Research Question: Is there a difference between nurse managers’ CT dispositions and their respective staff nurses’ perceptions of the practice environment?

Design: A convenience sample of 12 nurse managers and a random sample of 132 of their respective staff registered nurses (RNs) participated in this descriptive study. CT in nurse managers was measured by the California Critical Thinking Disposition Inventory (CCTDI). Staff RNs’ perceptions of the practice environment were measured by the Practice Environment Scale (PES). The research question was answered using a t test.

Findings: Significant (p < .001) differences were found between specific nurse managers’ CCTDI scores for open-mindedness, analyticity, and critical thinking confidence, and significant differences (p < .01) were found for systematicity when compared with their respective staff RNs’ mean subscale and overall PES scores.

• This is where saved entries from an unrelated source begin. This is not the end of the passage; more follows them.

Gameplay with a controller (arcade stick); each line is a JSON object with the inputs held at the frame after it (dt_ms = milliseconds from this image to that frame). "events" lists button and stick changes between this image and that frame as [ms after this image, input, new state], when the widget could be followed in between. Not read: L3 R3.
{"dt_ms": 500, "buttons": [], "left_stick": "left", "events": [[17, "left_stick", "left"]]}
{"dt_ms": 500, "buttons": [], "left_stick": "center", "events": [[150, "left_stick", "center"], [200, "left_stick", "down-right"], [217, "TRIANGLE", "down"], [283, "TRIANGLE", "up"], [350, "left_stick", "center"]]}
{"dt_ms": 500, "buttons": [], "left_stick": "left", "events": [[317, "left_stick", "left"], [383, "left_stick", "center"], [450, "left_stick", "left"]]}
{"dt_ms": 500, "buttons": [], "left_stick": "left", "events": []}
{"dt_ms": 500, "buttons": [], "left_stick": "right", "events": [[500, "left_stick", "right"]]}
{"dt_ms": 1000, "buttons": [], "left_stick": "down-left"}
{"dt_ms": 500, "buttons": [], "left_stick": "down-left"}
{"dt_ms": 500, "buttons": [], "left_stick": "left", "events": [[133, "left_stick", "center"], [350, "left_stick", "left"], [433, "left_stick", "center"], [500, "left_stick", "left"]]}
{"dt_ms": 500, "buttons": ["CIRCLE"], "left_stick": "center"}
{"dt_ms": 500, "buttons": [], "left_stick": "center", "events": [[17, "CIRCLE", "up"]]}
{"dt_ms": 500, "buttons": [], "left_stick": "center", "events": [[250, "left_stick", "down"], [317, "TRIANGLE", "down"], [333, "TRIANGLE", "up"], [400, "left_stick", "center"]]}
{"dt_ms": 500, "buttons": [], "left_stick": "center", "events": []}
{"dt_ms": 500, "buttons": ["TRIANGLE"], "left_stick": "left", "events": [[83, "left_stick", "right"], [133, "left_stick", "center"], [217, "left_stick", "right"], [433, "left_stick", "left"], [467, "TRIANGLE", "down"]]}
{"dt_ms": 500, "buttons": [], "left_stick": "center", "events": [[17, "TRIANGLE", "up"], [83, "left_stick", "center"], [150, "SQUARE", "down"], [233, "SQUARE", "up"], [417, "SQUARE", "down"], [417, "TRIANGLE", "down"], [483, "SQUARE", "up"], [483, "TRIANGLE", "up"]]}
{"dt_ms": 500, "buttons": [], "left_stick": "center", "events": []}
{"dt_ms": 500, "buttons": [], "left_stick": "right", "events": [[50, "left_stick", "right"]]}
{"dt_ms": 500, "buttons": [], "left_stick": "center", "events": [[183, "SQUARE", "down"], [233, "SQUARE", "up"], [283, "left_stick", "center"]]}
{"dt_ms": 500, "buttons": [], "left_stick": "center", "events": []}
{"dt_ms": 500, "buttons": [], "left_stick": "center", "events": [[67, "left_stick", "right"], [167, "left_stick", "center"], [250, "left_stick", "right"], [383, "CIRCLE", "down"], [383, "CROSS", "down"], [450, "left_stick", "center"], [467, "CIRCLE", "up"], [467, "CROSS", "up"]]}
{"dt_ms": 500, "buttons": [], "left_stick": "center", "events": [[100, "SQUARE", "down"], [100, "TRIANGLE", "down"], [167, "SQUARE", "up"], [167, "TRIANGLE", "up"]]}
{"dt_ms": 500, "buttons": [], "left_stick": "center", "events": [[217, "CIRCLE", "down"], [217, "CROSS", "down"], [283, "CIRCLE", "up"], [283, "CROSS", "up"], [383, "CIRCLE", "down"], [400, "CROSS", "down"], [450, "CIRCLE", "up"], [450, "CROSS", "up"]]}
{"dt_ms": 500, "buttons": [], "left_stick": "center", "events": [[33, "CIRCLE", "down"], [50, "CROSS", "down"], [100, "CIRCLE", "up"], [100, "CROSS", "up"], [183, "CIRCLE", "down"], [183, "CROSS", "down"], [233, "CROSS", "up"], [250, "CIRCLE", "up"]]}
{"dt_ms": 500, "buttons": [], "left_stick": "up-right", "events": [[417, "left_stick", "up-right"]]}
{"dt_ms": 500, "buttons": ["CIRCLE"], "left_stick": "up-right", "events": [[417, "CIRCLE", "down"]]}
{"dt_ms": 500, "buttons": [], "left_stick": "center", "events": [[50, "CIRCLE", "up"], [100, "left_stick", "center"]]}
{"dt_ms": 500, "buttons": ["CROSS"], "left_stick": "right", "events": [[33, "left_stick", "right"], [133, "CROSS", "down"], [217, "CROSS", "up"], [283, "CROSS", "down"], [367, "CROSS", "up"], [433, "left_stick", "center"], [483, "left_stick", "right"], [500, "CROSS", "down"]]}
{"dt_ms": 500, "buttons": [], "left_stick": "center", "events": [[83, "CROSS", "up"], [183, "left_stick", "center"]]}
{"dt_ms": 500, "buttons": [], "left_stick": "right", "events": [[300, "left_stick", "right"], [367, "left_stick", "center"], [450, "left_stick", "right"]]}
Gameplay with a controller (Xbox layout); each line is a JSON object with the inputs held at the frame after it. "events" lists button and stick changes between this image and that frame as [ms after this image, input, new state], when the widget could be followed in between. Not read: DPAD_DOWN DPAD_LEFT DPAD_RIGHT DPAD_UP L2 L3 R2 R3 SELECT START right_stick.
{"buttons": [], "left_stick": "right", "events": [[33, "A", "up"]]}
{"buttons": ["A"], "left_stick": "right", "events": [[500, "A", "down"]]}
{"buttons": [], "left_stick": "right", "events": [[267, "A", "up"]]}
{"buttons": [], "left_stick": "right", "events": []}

Conclusions: Results of the study support the positive relationship between strength in critical thinking dispositions of nurse managers and their respective staff RNs’ perceptions of the practice environment. Nurse managers with stronger CT dispositions may be better able to create positive practice environments that are conducive to job satisfaction and thus the retention of staff RNs. Inclusion of strategies to support the development and use of CT in nurse managers is recommended. CT and other leadership attributes and skills including emotional and social intelligence and management of change through an appreciative inquiry process may provide opportunities to improve leadership effectiveness in nurse managers.

Clinical Relevance: Enhancing critical thinking skills and dispositions of nurse managers may help to create positive work environments for staff RNs. Staff RNs who work in an environment perceived to be positive may be in a better position to deliver high quality, safe patient care.